On a trip to France years ago, Ray Ciccolo '59 found himself stuck in a small town on a rainy day without his wallet, passport, money—or his umbrella. With no ID and only the clothes on his back, Ciccolo couldn’t get help from a bank or American Express office. Since he didn’t speak French, he was handicapped finding assistance elsewhere.

Ciccolo is not someone who lacks resourcefulness. He’s the owner and CEO of the Village Automotive Group, which includes the largest Volvo, Saab, Cadillac, and Hummer dealerships in New England. He also runs Ciccolo Property Trusts, a real estate development company in the Greater Boston area. His entire life stands out as a record of achievement through hard work and self-reliance.

But that day in France, he was just a stranded tourist without options—until a stranger overheard Ciccolo’s story and, guiding him to an ATM, handed him enough money to make it through the day. “Through his broken English he said, ‘The same thing happened to me in Italy, and an American gave me money,’” Ciccolo recounts. “And here he was giving it back many years later.”

The gesture echoed advice Ciccolo got from his father that he has tried to follow in life and business: always treat others as you would like to be treated. It’s the same generous spirit that inspired Ciccolo to establish a Centennial Scholarship at Suffolk this fall. His remarkable $100,000 gift honors Suffolk’s past through a named scholarship that will provide critical financial aid to its future students.
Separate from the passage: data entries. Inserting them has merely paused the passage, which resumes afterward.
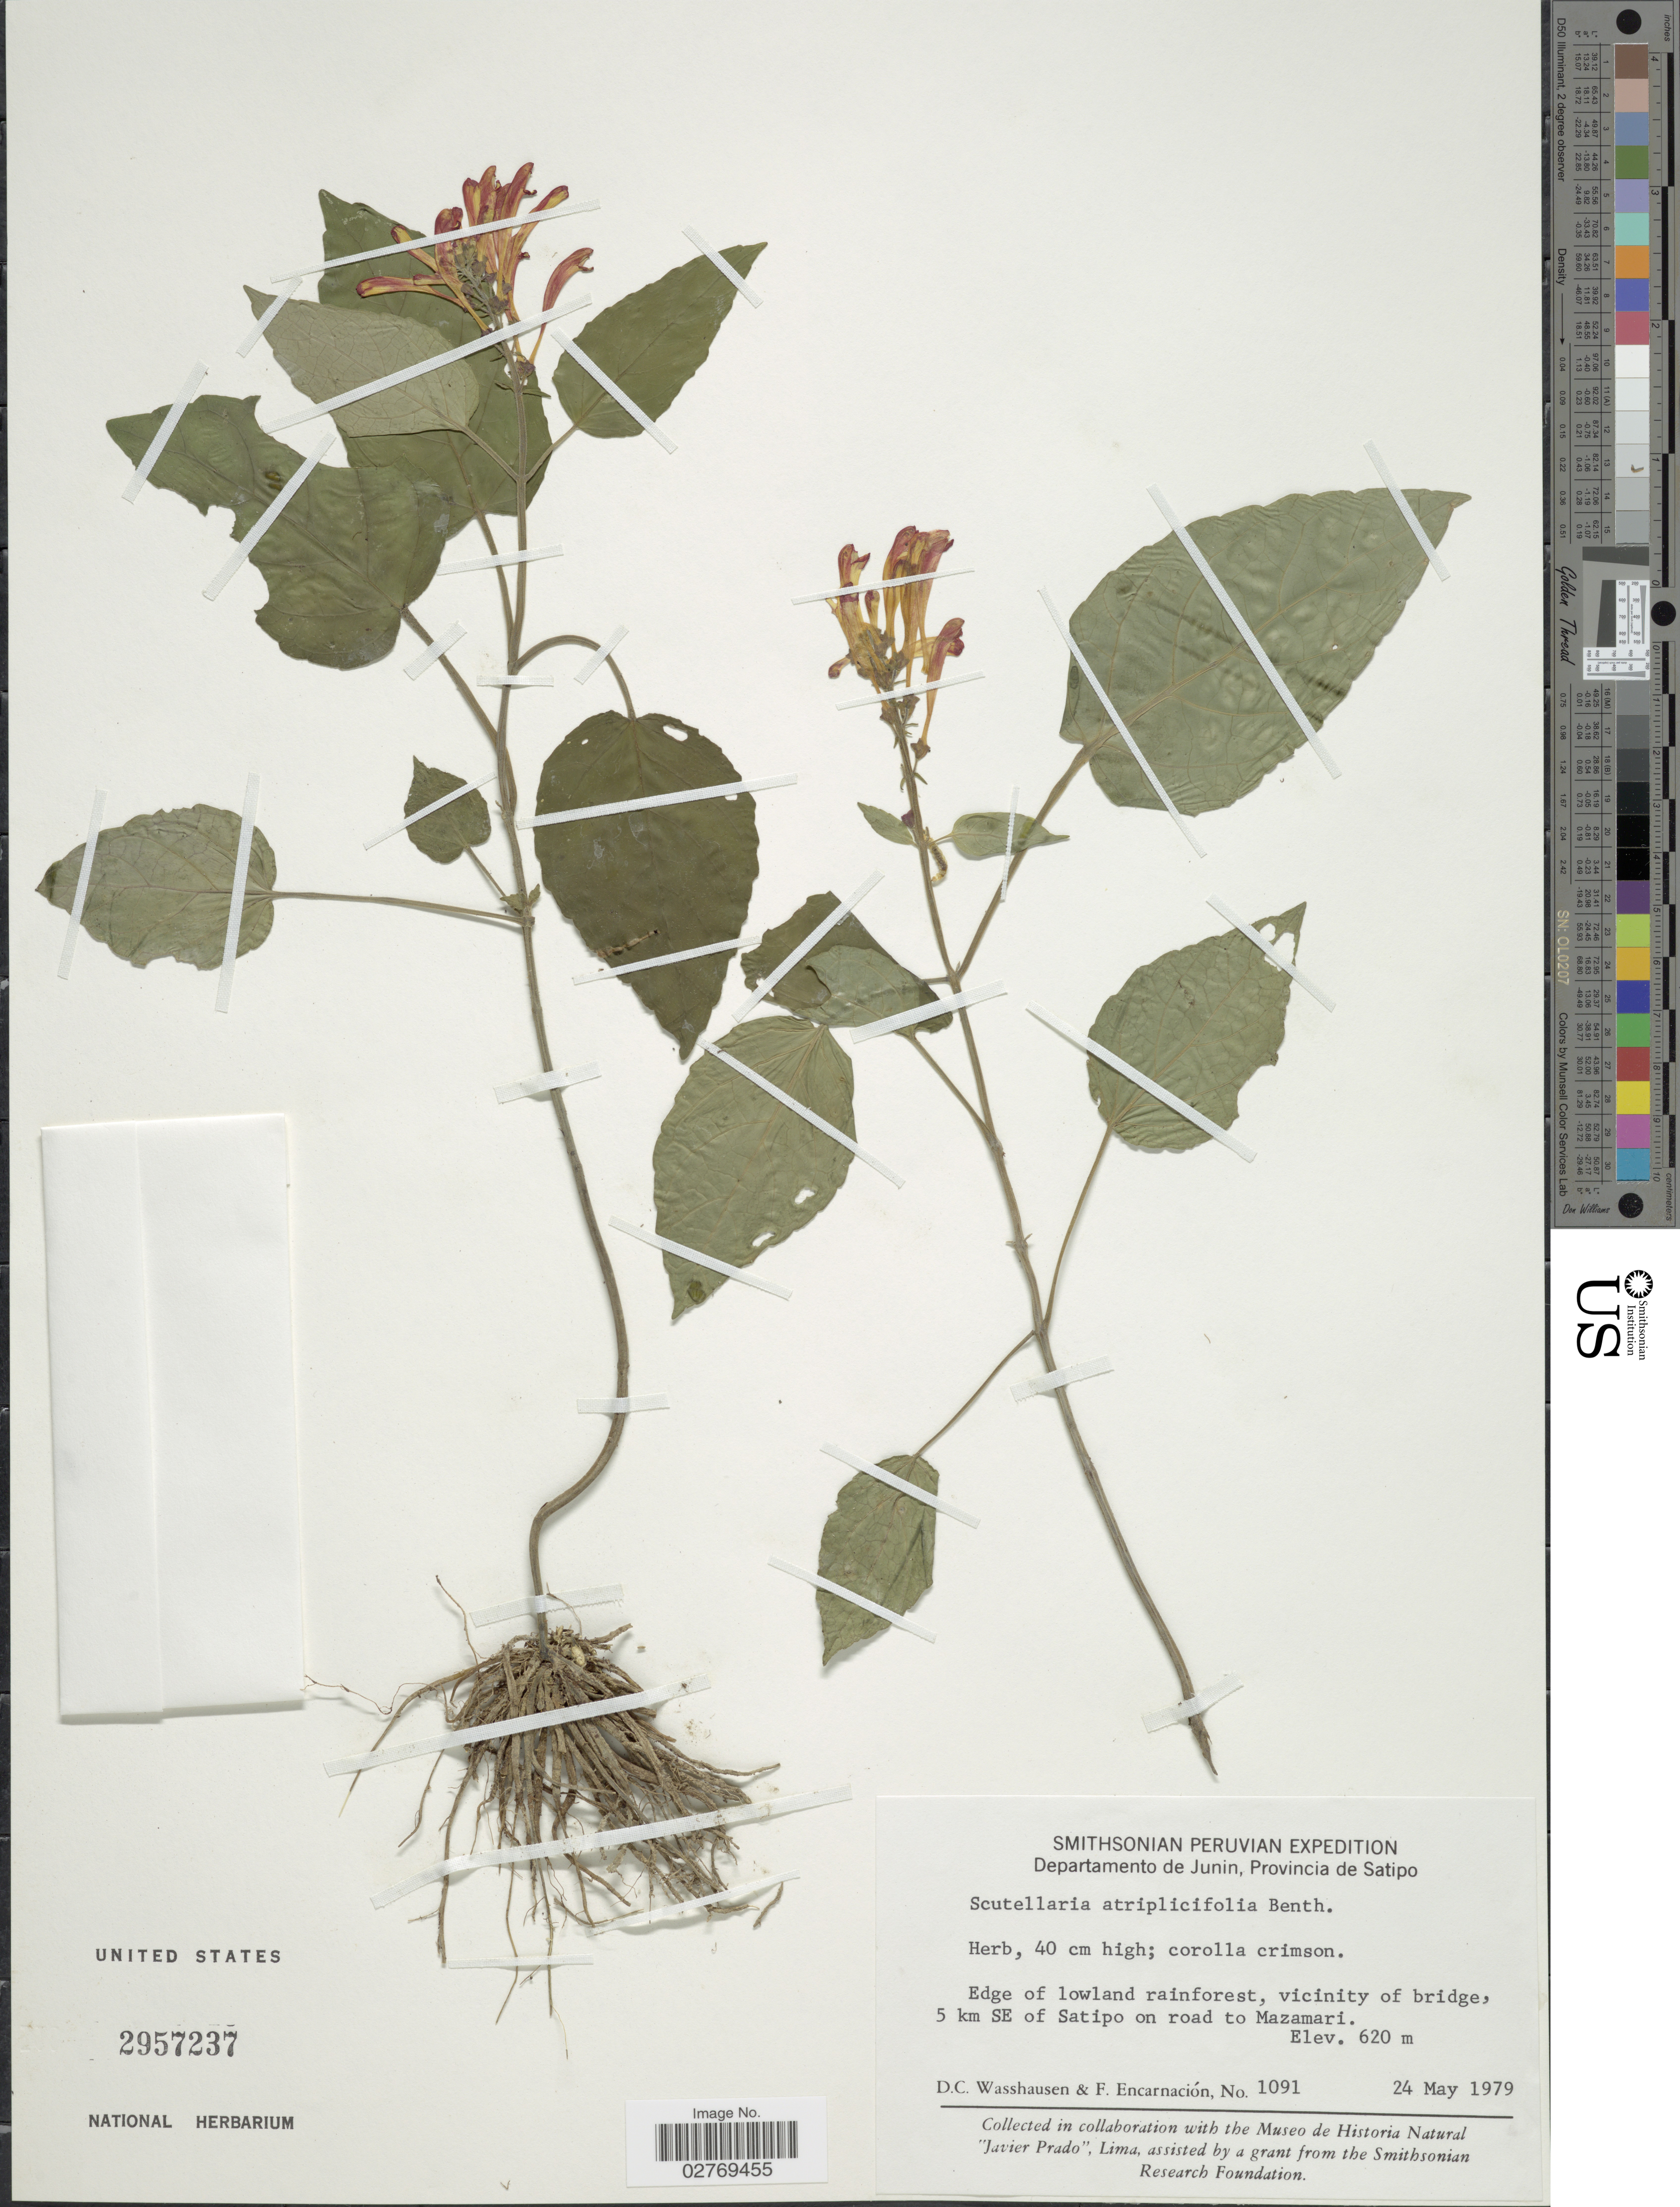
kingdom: Plantae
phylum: Tracheophyta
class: Magnoliopsida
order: Lamiales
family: Lamiaceae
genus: Scutellaria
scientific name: Scutellaria atriplicifolia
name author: Benth.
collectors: D. C. Wasshausen & F. Encarnación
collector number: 1091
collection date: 1979-05-24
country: Peru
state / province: Junín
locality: Departamento de Junin. Provincia de Satipo. Edge of lowland rainforest, vicinity of bridge, 5 km SE of Satipo on road to Mazamari.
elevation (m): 620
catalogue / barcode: US 2957237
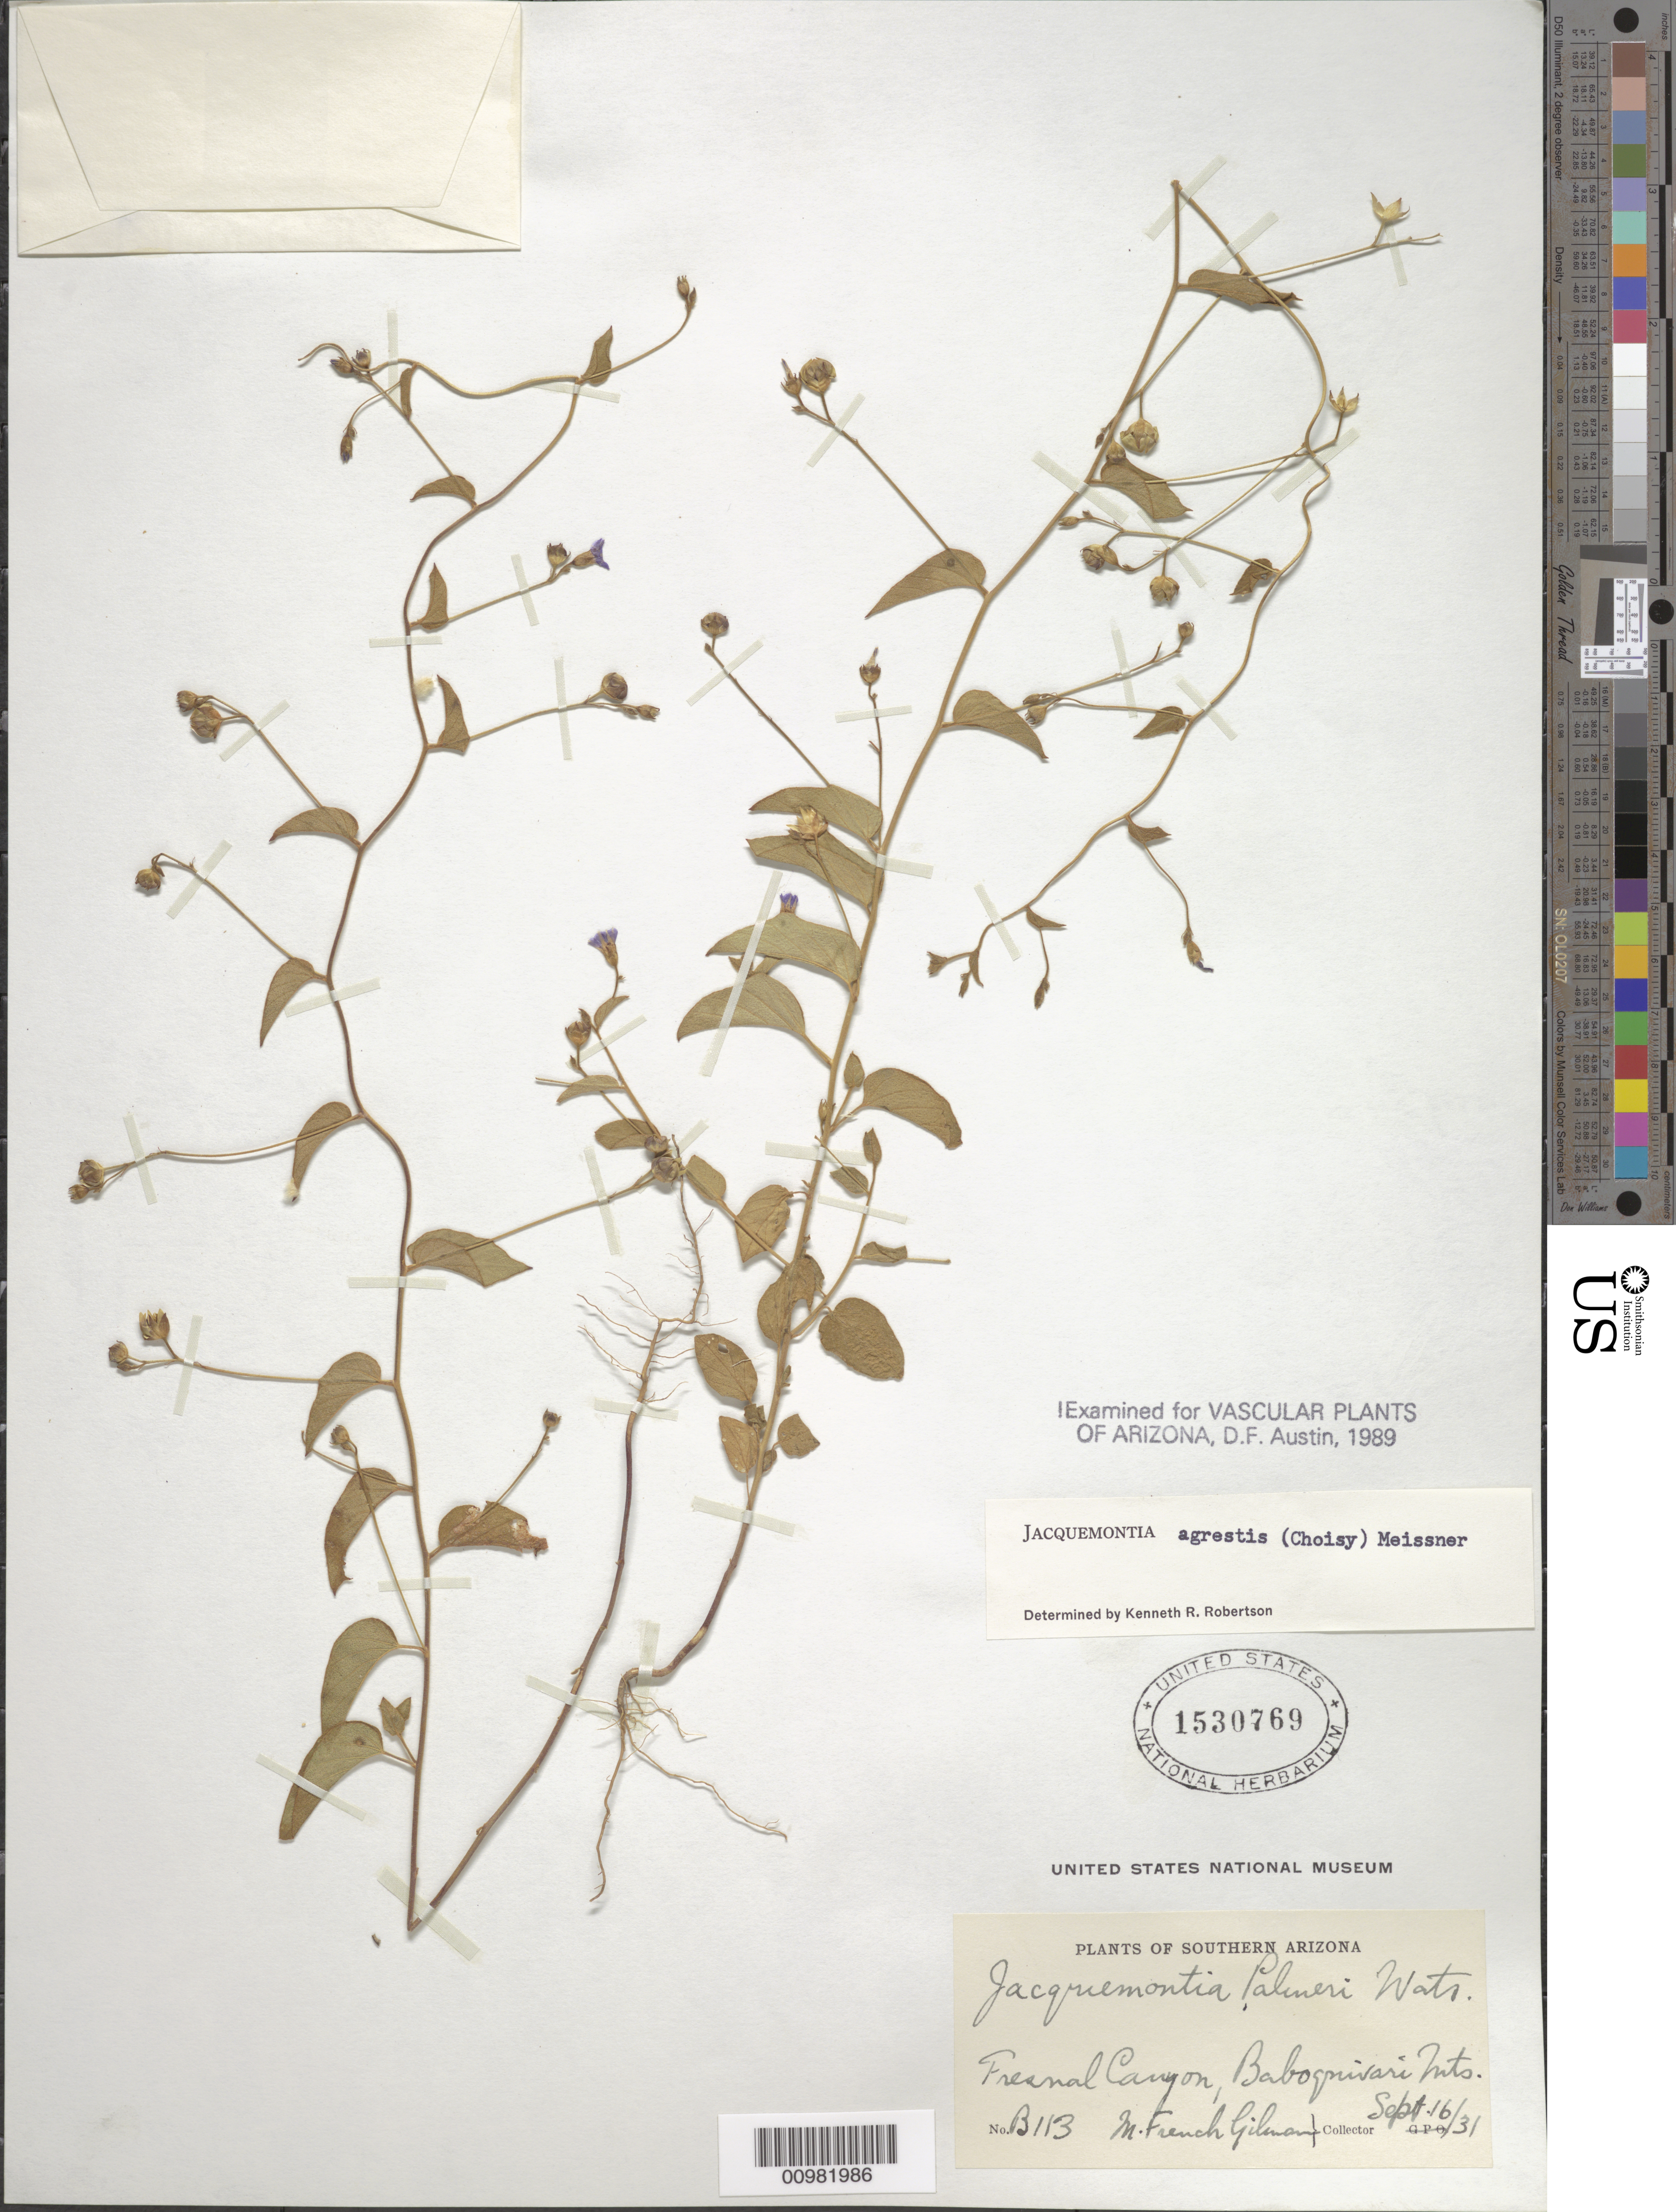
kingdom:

For a man who worked and paid his own way through college, the Centennial Scholarship is a perfect way to give back. “I had the most menial jobs anybody could have,” he says. “I worked at the Ritz-Carlton as a bottle breaker. All I did was break glass whiskey bottles into a big barrel.”

While other students did their homework and got a good night’s sleep, Ciccolo returned home late at night exhausted from his job as a human trash compactor, covered in glass and smelling of liquor. Keeping up in school was a challenge, to say the least—and he hopes his gift will enable someone like him to make it through college. “My experience taught me to see the positives in the kids whose circumstances are different,” Ciccolo said.

Ciccolo didn’t let his circumstances hold him back. After Suffolk, he sold a stake in a laundromat to purchase a failing Newton car dealership that he transformed over the next five decades into a New England leader. Today, his business is known for both its cars and its strong family values.

And now, after working hard to get through school, Ciccolo finds that success at work has led him back to Suffolk. In addition to endowing the scholarship, he’s a member of the University’s new Board of Visitors, and he recently presented a case study on Village Automotive Group to a class at the Sawyer Business School. “That’s a lot of fun,” he says.

In 2007, Village Automotive’s Volvo and Saab businesses are each celebrating their 50th birthdays. Naturally, philanthropy features prominently in Ciccolo’s plans to commemorate the twin milestones, including a new program that will encourage teens to work hard in high school by offering them a chance to win a car.

“It’s a great way to go through life,” Ciccolo says of giving back. “No matter what happens to you, you’ll always be happy.”